Extrait de page →
=-=-=

Remarquable sujet ma chère Néo !
D’ailleurs j’insisterais sur un point qui me semble tout à fait juste « il n’y a plus de respect pour la créature, dès qu’on ne révère plus son Créateur » dite-vous.
Effectivement, à l’heure où tout le monde ne jure que par les droits de l’homme (y compris le Saint Père) on pourrait croire qu’on assiste à une divination de l’homme. Mais paradoxalement je crois que cela est faux. Certes Dieu est évincé pour se tourner uniquement vers l’homme, mais ce dernier n’est plus « respectable », il n’est qu’un amas de cellules éprouvant des besoins, des désirs et non des aspirations (comme on peut d’ailleurs le voir dans le meilleur des mondes). Ainsi l’homme ne remplace pas Dieu dans cette vision des choses, il n’est qu’un être sans maître.
Il devient ainsi
• une machine à réclamation (d’où les droits de l’homme appelé par les juristes - un tant soit peu honnête- les « droits de l’hommisme » ou droit de la seconde génération : c’est le droit de réclamer tout et son contraire)

• une machine à consommation (fringues, télé, médicaments, nourritures = le pouvoir d’achat :P )

• Et de fil en aiguille un producteur de caca ! (dans tous les sens du terme…)

En somme, sans Dieu, l’homme n’est qu’un animal, il est a la recherche du bonheur et non de la vérité comme l’affirme Mustapha, l’administrateur mondial du meilleur des mondes…

Bébé juriste

Neodyme a dit…

merci cher bébé, pour votre réflexion percutante. Vous avez effectivement une vision juridique, précise et nette de ces choses-là.

=-=-=

Extraits des lignes →
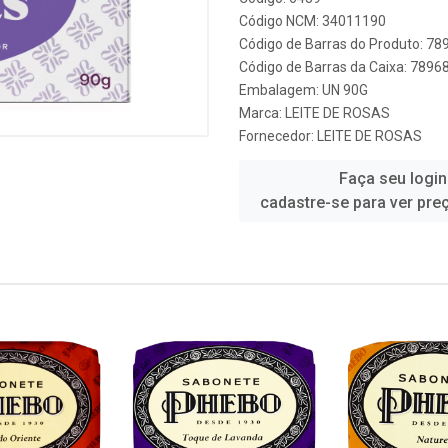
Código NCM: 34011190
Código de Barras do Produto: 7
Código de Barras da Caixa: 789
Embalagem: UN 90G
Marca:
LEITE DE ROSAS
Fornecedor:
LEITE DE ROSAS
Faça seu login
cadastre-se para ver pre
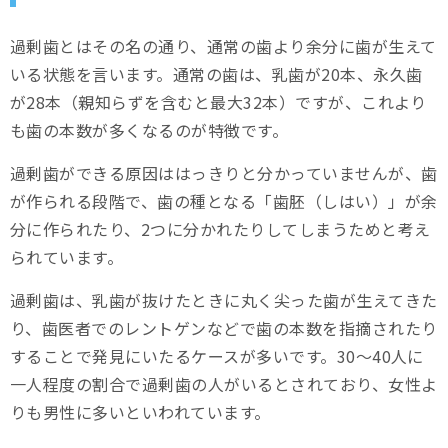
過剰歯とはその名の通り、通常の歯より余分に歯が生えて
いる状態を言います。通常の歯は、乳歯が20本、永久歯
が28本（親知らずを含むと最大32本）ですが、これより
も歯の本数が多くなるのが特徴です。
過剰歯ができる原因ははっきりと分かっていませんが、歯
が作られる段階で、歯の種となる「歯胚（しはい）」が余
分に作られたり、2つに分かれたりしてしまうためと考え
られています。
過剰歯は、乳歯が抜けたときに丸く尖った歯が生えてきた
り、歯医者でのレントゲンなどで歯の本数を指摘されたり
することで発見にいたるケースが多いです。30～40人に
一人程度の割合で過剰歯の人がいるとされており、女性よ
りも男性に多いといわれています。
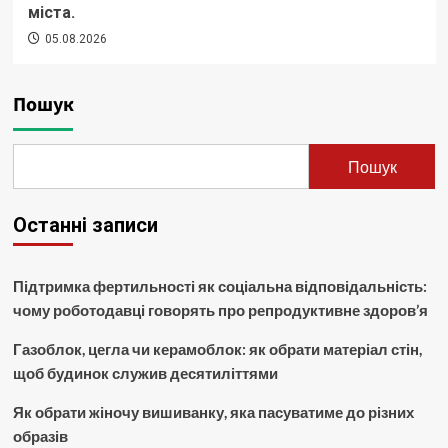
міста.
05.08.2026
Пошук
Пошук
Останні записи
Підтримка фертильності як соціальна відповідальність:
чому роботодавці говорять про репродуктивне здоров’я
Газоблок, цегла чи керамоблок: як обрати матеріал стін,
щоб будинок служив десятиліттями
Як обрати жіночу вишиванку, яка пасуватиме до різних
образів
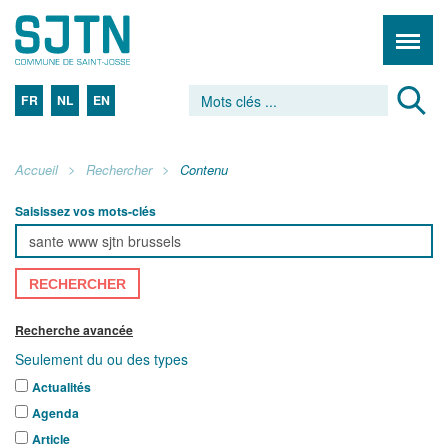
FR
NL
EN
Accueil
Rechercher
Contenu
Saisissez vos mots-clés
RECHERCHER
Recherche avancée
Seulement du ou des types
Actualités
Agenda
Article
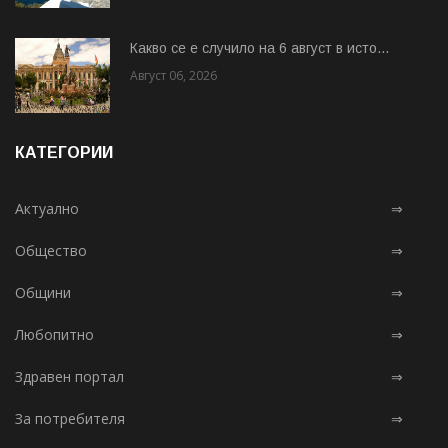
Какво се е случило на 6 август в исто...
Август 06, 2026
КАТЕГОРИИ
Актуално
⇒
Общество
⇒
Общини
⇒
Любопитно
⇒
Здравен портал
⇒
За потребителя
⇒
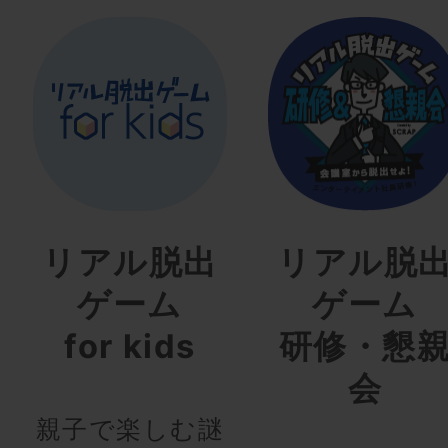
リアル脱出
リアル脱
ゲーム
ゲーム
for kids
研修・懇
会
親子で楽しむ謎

=-=-=

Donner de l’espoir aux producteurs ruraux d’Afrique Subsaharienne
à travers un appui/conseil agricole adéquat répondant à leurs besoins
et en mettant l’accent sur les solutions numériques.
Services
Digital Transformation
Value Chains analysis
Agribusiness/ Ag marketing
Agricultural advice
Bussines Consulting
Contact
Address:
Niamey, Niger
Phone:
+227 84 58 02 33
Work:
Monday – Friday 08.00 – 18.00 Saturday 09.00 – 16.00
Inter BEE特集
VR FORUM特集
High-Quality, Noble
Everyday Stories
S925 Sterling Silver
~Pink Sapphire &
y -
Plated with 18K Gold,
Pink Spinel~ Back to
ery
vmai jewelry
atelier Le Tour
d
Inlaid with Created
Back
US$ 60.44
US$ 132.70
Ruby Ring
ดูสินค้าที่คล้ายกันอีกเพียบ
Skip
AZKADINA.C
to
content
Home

=-=-=

Consigne 1 → Résumez en deux phrases l'extrait de page sur l'homme sans Dieu.
Consigne 2 → Poursuivez en quelques phrases l'extrait de page sur l'homme sans Dieu, dans la suite de la réponse de Neodyme.

Réponse 1 → Un commentaire signé « Bébé juriste » soutient que l'éviction de Dieu ne divinise pas l'homme mais le réduit à un être sans maître : une machine à réclamation, une machine à consommation et un producteur de caca, en somme un animal qui cherche le bonheur et non la vérité, comme l'affirme Mustapha dans le meilleur des mondes. Neodyme remercie ensuite pour cette réflexion jugée percutante, précise et nette.

Réponse 2 →
Bien à vous,

Anonyme a dit…

Chère Néodyme,

Merci beaucoup pour votre superbe article sur un livre de science-fiction qui semblerait avoir beaucoup de ressemblance avec notre monde actuel.Je vais le lire dérechef!

J'espère que vous allez bien et que vous passez de bonnes vacances loin des bruits de la ville et de la populace déchainée(lol)
votre dévouée

Bidou Manatane a dit…

bien vu ! ... toujours aussi captivant, je ferai mieux d'aller draguer quelques articles du code civil mais votre ton et vos sujets ne me laisse que peu de répit !
Dans mon souvenir, huxley m'avait juste laissé un arrière goût de série B ( qui suis je pour proférer une telle sentence ? )mais vous le défendâtes avec vigueur. A relire sans doute. "1984" restera pour moi LE chef d'oeuvre d'anticipation, étant plus porté sur les mécanisme politiques que biologiques, mais sans doute est ce une erreur ...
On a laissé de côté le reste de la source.